▶ _TO-DO ITEM_:
Copy the records word for word, starting at the line that contains "Gislaved IceControl 185/60R15 88T XL" and ending at the line that contains "lui Elon Musk", with both of those lines included. Omit the pictures.

▶ _GIVEN DATA_:
------------------------------------------------------------
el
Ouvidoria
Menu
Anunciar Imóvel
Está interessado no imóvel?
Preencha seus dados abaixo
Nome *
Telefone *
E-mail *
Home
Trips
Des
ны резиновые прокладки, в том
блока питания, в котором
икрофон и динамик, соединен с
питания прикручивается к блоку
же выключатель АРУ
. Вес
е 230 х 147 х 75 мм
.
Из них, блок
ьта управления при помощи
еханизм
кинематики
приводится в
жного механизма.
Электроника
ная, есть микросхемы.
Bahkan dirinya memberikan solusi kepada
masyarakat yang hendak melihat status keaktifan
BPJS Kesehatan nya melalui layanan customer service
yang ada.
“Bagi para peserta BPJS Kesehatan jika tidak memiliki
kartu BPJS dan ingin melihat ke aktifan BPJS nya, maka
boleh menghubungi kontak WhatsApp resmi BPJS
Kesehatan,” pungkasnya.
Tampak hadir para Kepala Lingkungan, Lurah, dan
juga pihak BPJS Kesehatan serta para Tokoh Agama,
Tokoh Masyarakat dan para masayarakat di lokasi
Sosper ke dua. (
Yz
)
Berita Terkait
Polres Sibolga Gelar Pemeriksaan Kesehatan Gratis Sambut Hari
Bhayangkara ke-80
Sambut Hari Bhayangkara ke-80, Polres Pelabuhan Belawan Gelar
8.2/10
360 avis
------------------------------------------------------------
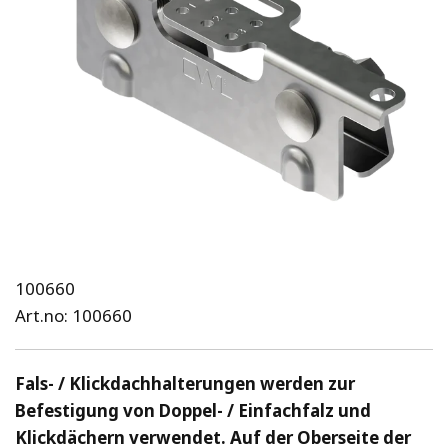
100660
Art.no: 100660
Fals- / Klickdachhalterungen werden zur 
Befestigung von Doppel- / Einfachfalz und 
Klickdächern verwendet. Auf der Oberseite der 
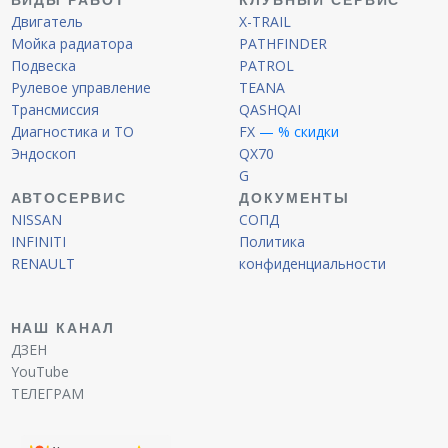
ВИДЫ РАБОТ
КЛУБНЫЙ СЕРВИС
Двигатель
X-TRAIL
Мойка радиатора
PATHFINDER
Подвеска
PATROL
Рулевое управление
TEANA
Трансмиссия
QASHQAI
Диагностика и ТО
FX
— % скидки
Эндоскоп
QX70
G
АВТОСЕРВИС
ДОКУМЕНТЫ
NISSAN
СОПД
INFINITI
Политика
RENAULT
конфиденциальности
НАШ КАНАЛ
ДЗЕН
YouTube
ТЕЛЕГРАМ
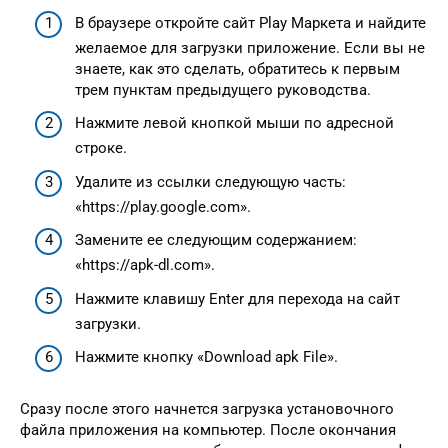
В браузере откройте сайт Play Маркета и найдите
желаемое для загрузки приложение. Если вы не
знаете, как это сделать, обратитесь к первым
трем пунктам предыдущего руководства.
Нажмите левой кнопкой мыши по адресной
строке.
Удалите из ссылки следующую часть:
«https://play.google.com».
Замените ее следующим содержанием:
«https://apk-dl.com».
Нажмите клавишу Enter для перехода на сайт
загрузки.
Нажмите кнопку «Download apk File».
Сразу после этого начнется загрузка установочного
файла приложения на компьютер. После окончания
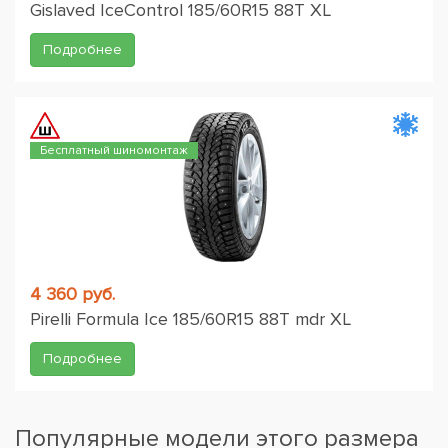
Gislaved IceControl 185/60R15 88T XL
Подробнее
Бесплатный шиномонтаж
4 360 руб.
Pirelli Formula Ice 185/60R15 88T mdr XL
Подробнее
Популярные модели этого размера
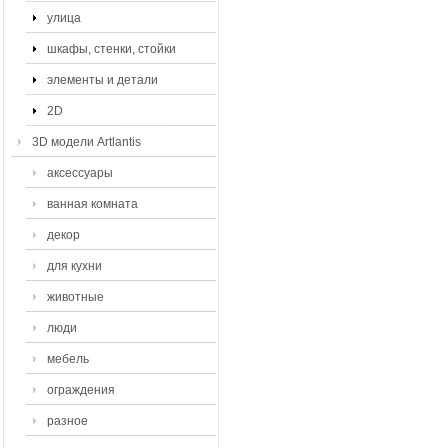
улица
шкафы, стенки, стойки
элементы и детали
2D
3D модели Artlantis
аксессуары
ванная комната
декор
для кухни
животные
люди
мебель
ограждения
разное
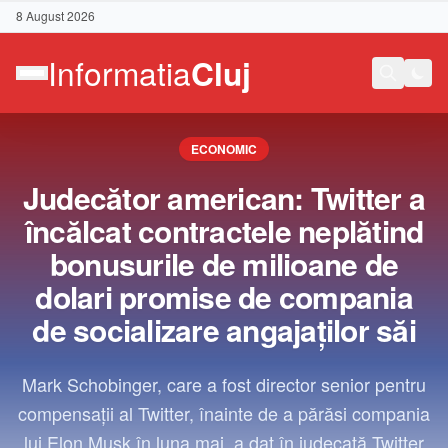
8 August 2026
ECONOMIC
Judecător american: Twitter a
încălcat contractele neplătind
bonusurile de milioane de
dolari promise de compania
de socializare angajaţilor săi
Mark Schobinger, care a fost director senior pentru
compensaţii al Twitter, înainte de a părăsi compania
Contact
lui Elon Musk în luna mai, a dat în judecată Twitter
------------------------------------------------------------
▶ _OUTPUT FOR THIS TASK_:
Gislaved IceControl 185/60R15 88T XL
Подробнее
Бесплатный шиномонтаж
4 360 руб.
Pirelli Formula Ice 185/60R15 88T mdr XL
Подробнее
Популярные модели этого размера
улица
шкафы, стенки, стойки
элементы и детали
2D
3D модели Artlantis
аксессуары
ванная комната
декор
для кухни
животные
люди
мебель
ограждения
разное
8 August 2026
ECONOMIC
Judecător american: Twitter a
încălcat contractele neplătind
bonusurile de milioane de
dolari promise de compania
de socializare angajaţilor săi
Mark Schobinger, care a fost director senior pentru
compensaţii al Twitter, înainte de a părăsi compania
Contact
lui Elon Musk în luna mai, a dat în judecată Twitter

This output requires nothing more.